= About this exercise =
Write out the following listing's lines from the one with "thumb cmc: (288, 382)" to the one with "middle pip: (558, 266)", exactly, with both included and no others.

*** Opening Extracted information ***

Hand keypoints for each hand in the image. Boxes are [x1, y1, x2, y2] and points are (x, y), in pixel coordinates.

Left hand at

*** Closing Extracted information ***
*** Opening Extracted information ***

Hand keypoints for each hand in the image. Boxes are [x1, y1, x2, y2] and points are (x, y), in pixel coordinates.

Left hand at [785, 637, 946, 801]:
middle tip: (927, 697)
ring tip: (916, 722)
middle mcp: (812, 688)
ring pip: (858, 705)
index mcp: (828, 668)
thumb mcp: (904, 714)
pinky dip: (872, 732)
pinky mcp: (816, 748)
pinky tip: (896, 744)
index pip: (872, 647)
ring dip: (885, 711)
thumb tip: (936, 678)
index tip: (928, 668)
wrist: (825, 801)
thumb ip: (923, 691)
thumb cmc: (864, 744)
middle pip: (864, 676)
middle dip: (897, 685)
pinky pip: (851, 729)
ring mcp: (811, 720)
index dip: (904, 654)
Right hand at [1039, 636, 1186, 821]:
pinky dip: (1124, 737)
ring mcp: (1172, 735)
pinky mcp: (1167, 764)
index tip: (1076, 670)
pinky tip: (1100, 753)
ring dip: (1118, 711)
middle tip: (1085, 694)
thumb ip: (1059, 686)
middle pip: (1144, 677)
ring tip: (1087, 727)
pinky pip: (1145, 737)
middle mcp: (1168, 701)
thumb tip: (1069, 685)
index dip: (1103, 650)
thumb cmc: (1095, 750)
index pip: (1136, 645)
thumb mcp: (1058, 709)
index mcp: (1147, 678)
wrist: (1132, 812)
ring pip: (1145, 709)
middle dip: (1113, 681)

*** Closing Extracted information ***
*** Opening Extracted information ***

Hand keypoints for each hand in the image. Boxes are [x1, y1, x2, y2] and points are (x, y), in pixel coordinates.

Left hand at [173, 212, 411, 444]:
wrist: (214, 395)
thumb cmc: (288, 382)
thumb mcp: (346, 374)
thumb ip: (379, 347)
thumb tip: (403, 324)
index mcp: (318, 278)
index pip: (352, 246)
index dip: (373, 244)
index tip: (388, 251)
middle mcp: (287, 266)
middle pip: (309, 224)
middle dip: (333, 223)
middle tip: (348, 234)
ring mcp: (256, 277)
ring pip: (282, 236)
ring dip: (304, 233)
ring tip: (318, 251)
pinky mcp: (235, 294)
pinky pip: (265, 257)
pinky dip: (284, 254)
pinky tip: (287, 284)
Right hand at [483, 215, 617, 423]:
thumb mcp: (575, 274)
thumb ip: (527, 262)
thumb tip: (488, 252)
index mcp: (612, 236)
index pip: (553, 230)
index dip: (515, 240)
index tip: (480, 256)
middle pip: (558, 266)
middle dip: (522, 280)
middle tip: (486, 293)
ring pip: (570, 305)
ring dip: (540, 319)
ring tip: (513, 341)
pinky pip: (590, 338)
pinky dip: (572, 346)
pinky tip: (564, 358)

*** Closing Extracted information ***

= Completed exercise =
thumb cmc: (288, 382)
thumb mcp: (346, 374)
thumb ip: (379, 347)
thumb tip: (403, 324)
index mcp: (318, 278)
index pip: (352, 246)
index dip: (373, 244)
index tip: (388, 251)
middle mcp: (287, 266)
middle pip: (309, 224)
middle dip: (333, 223)
middle tip: (348, 234)
ring mcp: (256, 277)
ring pip: (282, 236)
ring dip: (304, 233)
ring tip: (318, 251)
pinky mcp: (235, 294)
pinky pip: (265, 257)
pinky dip: (284, 254)
pinky tip: (287, 284)
Right hand at [483, 215, 617, 423]:
thumb mcp: (575, 274)
thumb ip: (527, 262)
thumb tip: (488, 252)
index mcp: (612, 236)
index pip: (553, 230)
index dip: (515, 240)
index tip: (480, 256)
middle pip: (558, 266)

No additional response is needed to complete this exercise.